To do –
Please return every line of the records that contains the word "following".

Excerpted records –
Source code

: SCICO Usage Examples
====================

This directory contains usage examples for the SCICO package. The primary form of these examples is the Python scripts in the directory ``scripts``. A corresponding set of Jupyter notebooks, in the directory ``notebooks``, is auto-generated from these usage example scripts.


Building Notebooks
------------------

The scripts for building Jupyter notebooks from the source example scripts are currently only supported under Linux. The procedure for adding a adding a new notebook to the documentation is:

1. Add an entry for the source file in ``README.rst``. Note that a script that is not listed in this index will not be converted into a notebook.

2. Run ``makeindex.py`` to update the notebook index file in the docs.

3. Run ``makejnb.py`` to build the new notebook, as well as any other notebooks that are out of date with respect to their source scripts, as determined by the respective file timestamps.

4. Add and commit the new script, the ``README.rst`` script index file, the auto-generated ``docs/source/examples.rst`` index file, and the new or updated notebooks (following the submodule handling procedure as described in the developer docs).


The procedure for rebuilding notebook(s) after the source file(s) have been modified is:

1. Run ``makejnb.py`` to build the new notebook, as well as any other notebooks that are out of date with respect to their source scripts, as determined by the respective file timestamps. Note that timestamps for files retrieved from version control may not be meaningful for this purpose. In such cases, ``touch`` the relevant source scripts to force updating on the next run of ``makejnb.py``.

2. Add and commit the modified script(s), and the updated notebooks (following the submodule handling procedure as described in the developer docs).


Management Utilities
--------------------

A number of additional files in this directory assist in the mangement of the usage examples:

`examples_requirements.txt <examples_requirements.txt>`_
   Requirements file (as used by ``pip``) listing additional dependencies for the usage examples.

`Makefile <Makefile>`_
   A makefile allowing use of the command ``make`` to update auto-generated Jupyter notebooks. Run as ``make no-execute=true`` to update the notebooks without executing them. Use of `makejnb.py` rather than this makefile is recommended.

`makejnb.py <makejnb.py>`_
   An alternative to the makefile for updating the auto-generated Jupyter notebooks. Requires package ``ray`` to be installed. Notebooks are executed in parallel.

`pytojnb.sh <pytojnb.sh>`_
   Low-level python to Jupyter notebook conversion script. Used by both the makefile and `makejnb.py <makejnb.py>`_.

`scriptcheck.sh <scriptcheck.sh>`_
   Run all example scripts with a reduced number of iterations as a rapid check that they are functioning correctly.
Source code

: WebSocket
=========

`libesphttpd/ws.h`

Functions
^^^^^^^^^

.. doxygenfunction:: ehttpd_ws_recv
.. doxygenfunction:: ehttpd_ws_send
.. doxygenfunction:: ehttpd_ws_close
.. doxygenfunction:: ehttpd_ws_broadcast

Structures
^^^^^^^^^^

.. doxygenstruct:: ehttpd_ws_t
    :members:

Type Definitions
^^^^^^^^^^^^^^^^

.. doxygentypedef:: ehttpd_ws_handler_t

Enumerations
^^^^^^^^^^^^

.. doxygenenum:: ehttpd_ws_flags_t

Completed exercise –
4. Add and commit the new script, the ``README.rst`` script index file, the auto-generated ``docs/source/examples.rst`` index file, and the new or updated notebooks (following the submodule handling procedure as described in the developer docs).
2. Add and commit the modified script(s), and the updated notebooks (following the submodule handling procedure as described in the developer docs).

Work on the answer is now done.